Bolsonaro não sabe bem o que diz – assim como não sabe que o que diz revela o que teria preferido esconder –, mas pronuncia o horror com todas as letras. A toda hora procura minimizar o caráter ditatorial e arbitrário do regime militar. Por essa via, anula por inteiro os fundamentos da nossa precária democracia. É simples. A democracia brasileira abriu-nos uma infinidade de dissensos, que são saudáveis, mas resultou de um único e essencial consenso: o consenso de que o golpe de 1964 instrumentalizou o Estado para a prática de violações dos direitos humanos e se impôs como ditadura.
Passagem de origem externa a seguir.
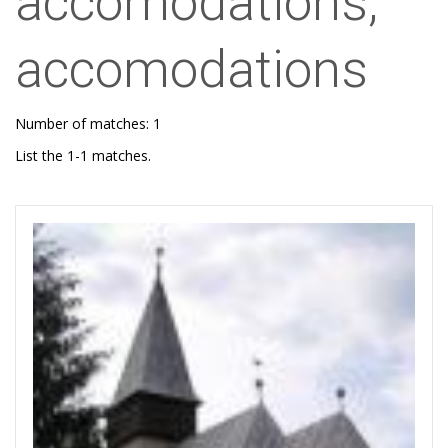
accomodations,
accomodations
Number of matches: 1
List the 1-1 matches.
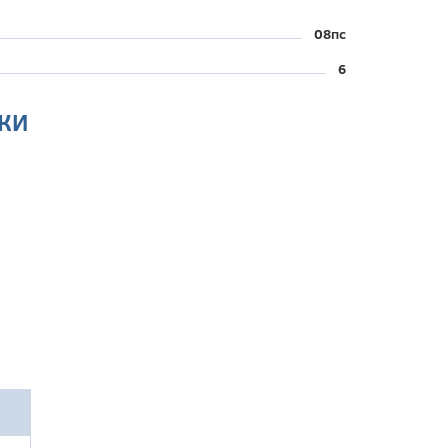
08пс
6
КИ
Se deixarmos de chamar de ditadura a ditadura, o pacto que nos permitiu iniciar a caminhada da democracia terá ido pelo ralo. Vamos agora abaixar a cabeça para essa história de que a ditadura teve justificativas democráticas?

Bolsonaro representa uma cultura política para a qual a democracia não é um valor, mas um mero detalhe administrativo dispensável. Nessa cultura, a tortura tem serventia e o estupro é culpa da “beleza” da mulher. Essa cultura política não vai acabar com a corrupção. Essa cultura é velha e nunca, em lugar nenhum, acabou com a corrupção. Cuidado. Não faça do seu candidato a presidente uma arma, a próxima vítima pode ser você.